Kambiz Kazemi, Chief Investment Officer
Once again, the market held its breath while waiting for the Bank of Canada’s (BoC) latest rate decision. The BoC’s approach is quite different to the communication philosophy adopted by the Fed during the Chairmanship of Ben Bernanke – aiming to better manage market expectations and to avoid “surprises” which in the past have resulted in market volatility.
While several economists and experts foresaw the BoC raising its overnight rate, going into the June 7th meeting, the rate hike was given a 40% probability by market participants. The BoC seems to have concluded that, on balance, the health of the economy provided enough leeway to tackle stickier than expected inflation by raising rates by a quarter of a percentage point.
In our view, however, the Canadian economic situation remains fundamentally quite distinct from that of the US or the EU with specific (elevated) risks inherent to it. This latest rate hike, and any potential future increases, will further exacerbate the effects of these risks on the economy.
In particular, there are two specific sources of risk to the Canadian economy:
The debt to disposable income ratio of Canadian households is now at 180%. This vastly exceeds that of households in the US at 100%. Even when this is adjusted for differences in methodology and other considerations, households in Canada have higher debt levels relative to income than their US counterparts prior to the Global Financial Crisis of 2008.
This means that, as the cost of servicing their debt rises, Canadian households will be under increasing pressure and will be forced to make choices by redefining their spending priorities and reshaping their spending habits. Anecdotal evidence of this is already available, such as families choosing to reduce their children’s extra-curricular activities or to modify their food purchase baskets.
Variable mortgages represent 40% of Canadian outstanding mortgages and fixed-rate mortgages in Canada usually have a maximum duration of 5 years. This pales in comparison with the US and EU where mortgages could have been locked in at very low rates for 20 or 30 years back in 2020 and 2021.
As we enter a second year of higher long-term rates, mortgage holders will come under pressure in one of two ways:
So far it seems that Canadian households have managed to cope with these trends by modifying their spending habits. This is in great part due to a healthy employment picture.

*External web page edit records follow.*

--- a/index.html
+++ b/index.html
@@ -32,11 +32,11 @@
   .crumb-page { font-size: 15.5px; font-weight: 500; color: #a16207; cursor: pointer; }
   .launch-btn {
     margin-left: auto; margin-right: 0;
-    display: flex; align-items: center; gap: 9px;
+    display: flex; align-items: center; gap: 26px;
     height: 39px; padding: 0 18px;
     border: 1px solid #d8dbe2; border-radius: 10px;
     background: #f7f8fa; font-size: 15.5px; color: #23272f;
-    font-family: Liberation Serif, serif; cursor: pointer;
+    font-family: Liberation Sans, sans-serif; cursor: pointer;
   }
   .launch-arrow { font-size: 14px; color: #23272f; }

But what if these changes (and often reductions) in spending were to impact the resilience of the employment market? The most recent employment data published in June recorded a small loss in employment but more importantly saw the first rise in unemployment in nearly a year, rising to 5.2%. While one cannot infer a shift in trends based on a single data point, it should be a reminder that the combination of high leverage, low savings and deteriorating employment can be particularly concerning.
This combination – should employment soften further – is a Canada-specific situation as both the US and EU have less leverage and higher saving rates. In other words, in its quest to fight inflation, the BoC has markedly different initial conditions than other jurisdictions.

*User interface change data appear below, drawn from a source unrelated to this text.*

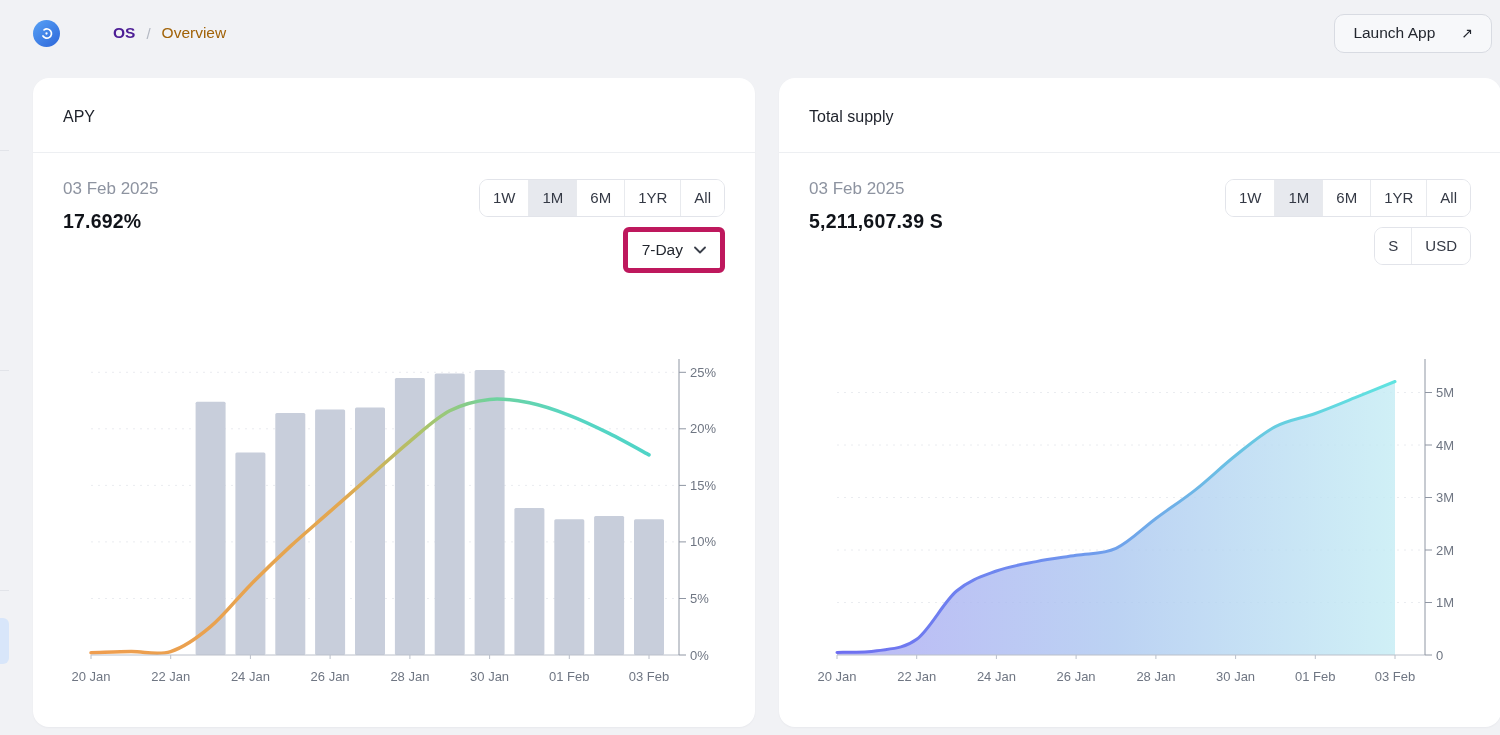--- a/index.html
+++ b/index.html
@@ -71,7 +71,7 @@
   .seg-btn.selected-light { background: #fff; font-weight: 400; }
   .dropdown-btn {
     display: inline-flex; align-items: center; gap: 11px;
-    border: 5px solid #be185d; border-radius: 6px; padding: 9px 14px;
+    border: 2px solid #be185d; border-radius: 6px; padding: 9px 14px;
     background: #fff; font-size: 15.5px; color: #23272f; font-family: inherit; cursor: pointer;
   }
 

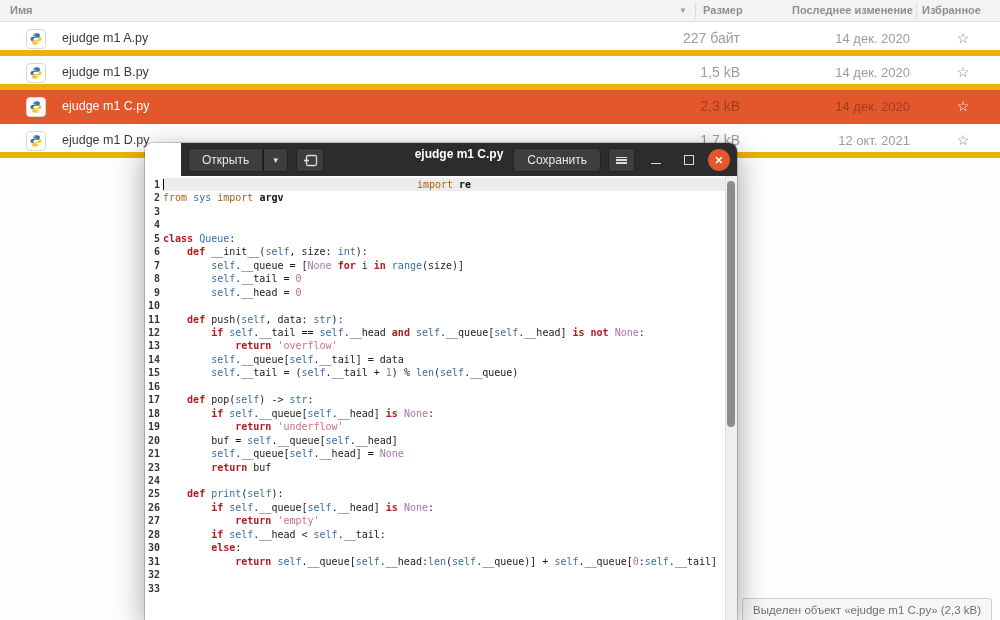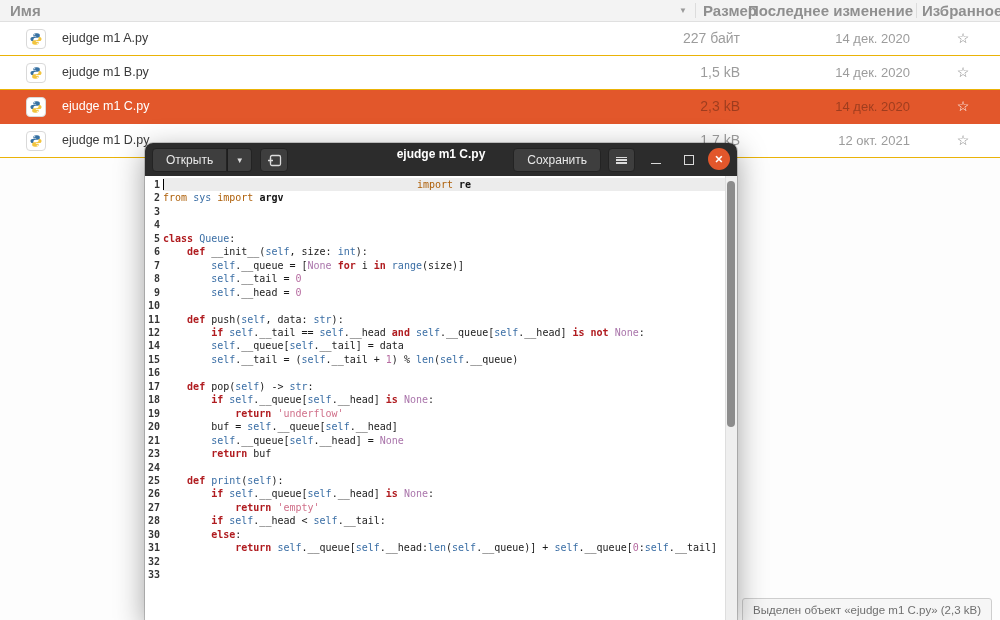--- a/index.html
+++ b/index.html
@@ -8,7 +8,7 @@
 
   
   .fm-header{position:absolute;top:0;left:0;right:0;height:22px;background:#f3f3f3;border-bottom:1px solid #e0e0e0;box-sizing:border-box;z-index:1;}
-  .fm-header .hdr{position:absolute;top:0;line-height:21px;font-size:15px;font-weight:700;color:#8f8f8f;white-space:nowrap;}
+  .fm-header .hdr{position:absolute;top:0;line-height:21px;font-size:11px;font-weight:700;color:#8f8f8f;white-space:nowrap;}
   .hdr-name{left:10px;}
   .hdr-size{left:703px;}
   .hdr-date{right:87px;}

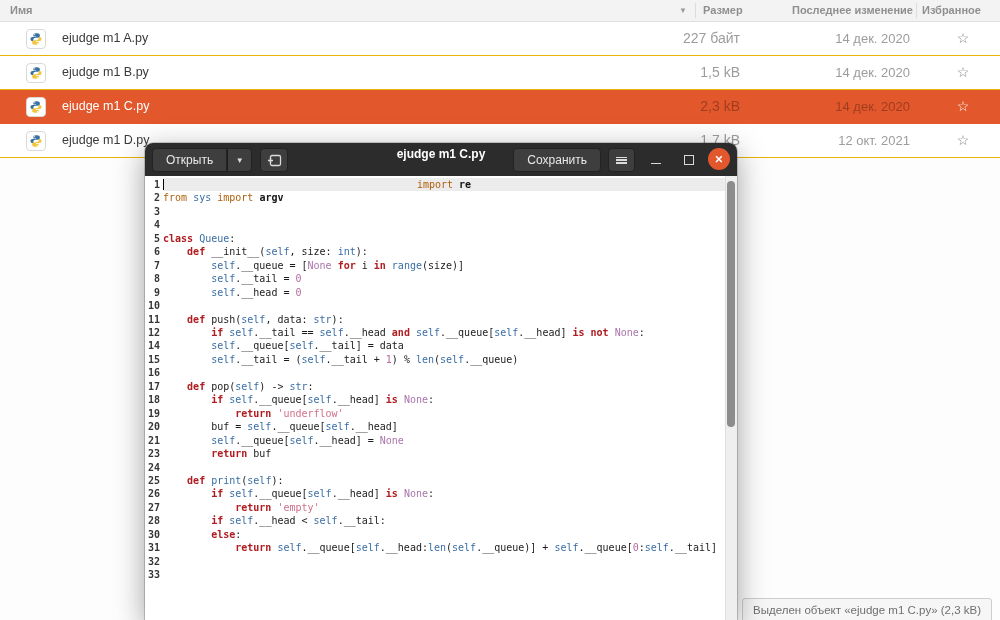--- a/index.html
+++ b/index.html
@@ -18,7 +18,7 @@
   .sort-arrow{position:absolute;left:679px;top:0;line-height:21px;font-size:8px;color:#9a9a9a;}
 
   .fm-rows{position:absolute;top:22px;left:0;right:0;z-index:1;}
-  .file-row{position:relative;height:34px;background:#fff;border-bottom:1px solid #eab308;box-sizing:border-box;}
+  .file-row{position:relative;height:34px;background:#fff;border-bottom:6px solid #eab308;box-sizing:border-box;}
   .file-row.selected{background:var(--accent,#e2572b);border-bottom-color:var(--accent,#e2572b);}
   .file-icon{position:absolute;left:26px;top:7px;width:20px;height:20px;background:#fff;border:1px solid #d9d9d9;border-radius:4px;display:flex;align-items:center;justify-content:center;box-sizing:border-box;}
   .file-name{position:absolute;left:62px;top:0;line-height:33px;font-size:12.5px;color:#3a3a3a;white-space:nowrap;}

Admittedly, the BoC seemed well aware of this when it decided to pause hiking in April. However, in our view, the recent hikes could lead to a situation close to tipping point. In fact, any further hikes might result in negative economic effects and downsides that are often hardly measurable given the abrupt and discontinuous nature of the default mechanism in a high leverage environment – a mechanism that unfortunately can create a negative feedback loop.
As such, it is key to remain alert to any signs of such developments in Q4 of 2023 and beyond.